On my pilgrimages, I’ve seen some of the most beautiful rood screens in Britain, such as the one not far from my home at Patricio near Abergavenny in south Wales. There, at each side of the screen, dragons display their magnificent wings as luxuriant stems, foliage, flowers and berries grow from their mouths.
Other notable examples I’ve come across include that at Torbryan in Devon (here, in the lower section, the painted panels of saints still survive) and the one at the little church of All Saints at Eyton in Herefordshire where the fifteenth century oak screen was a great, unexpected find.
It is often said that medieval rood screens (the ‘rood’ being the large crucifix suspended above the structure when it was complete) were intended to obscure the congregation’s view of the chancel and the altar, that is the priest’s section of the church. However if you look objectively at a rood screen, you see that it would only ever have partially kept the people in the nave from looking through; it has plenty of gaps through which they, and now we, can gaze. Writing about the wonderful screen at Llananno in mid-Wales ( this is similar to the one at Patricio), the poet RS Thomas wrote, ‘the screen has nothing to hide. Face to face with no intermediary between me and God’.

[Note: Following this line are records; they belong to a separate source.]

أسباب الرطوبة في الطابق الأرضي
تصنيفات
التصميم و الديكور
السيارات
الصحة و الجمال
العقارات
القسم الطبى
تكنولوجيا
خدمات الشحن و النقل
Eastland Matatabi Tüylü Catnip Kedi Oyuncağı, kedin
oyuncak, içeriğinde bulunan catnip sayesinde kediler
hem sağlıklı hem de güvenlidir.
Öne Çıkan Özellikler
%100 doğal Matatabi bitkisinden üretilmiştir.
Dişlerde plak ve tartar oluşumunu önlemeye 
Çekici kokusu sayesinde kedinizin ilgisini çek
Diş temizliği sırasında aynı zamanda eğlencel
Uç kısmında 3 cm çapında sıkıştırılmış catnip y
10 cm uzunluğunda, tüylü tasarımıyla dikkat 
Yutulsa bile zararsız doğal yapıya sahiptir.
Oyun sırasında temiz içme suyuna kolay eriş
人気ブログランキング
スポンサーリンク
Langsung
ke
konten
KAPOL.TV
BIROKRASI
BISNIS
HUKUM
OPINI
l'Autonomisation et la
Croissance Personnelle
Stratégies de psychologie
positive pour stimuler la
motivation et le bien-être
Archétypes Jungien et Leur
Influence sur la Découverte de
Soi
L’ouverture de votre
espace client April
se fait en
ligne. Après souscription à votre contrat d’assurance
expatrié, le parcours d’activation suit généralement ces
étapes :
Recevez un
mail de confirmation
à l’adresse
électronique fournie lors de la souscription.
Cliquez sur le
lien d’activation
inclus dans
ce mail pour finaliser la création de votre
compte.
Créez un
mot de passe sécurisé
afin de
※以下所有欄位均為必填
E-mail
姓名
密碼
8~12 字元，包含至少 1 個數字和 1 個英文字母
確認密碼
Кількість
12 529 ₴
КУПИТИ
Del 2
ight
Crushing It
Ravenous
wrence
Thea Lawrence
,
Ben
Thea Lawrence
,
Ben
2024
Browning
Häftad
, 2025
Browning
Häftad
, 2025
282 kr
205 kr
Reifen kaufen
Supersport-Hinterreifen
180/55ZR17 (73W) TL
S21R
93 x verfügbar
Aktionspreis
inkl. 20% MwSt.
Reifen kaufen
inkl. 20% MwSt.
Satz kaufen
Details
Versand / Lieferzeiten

Now, in the season of Lent and looking forward to Easter, we might reflect, taking words from Ephesians chapter 2 , on how we were separate, excluded and strangers but now we have been brought near by the blood of Christ, the barrier of the dividing wall being broken down . Now we have access in one Spirit to the Father . Perhaps at this special time in the Christian calendar, we can draw near to God with our prayers, hopes and fears, growing in our appreciation of Christ’s work on the cross, enabling us to have access to God by the Spirit. We can, indeed, come before God as if ‘face to face with no intermediary’.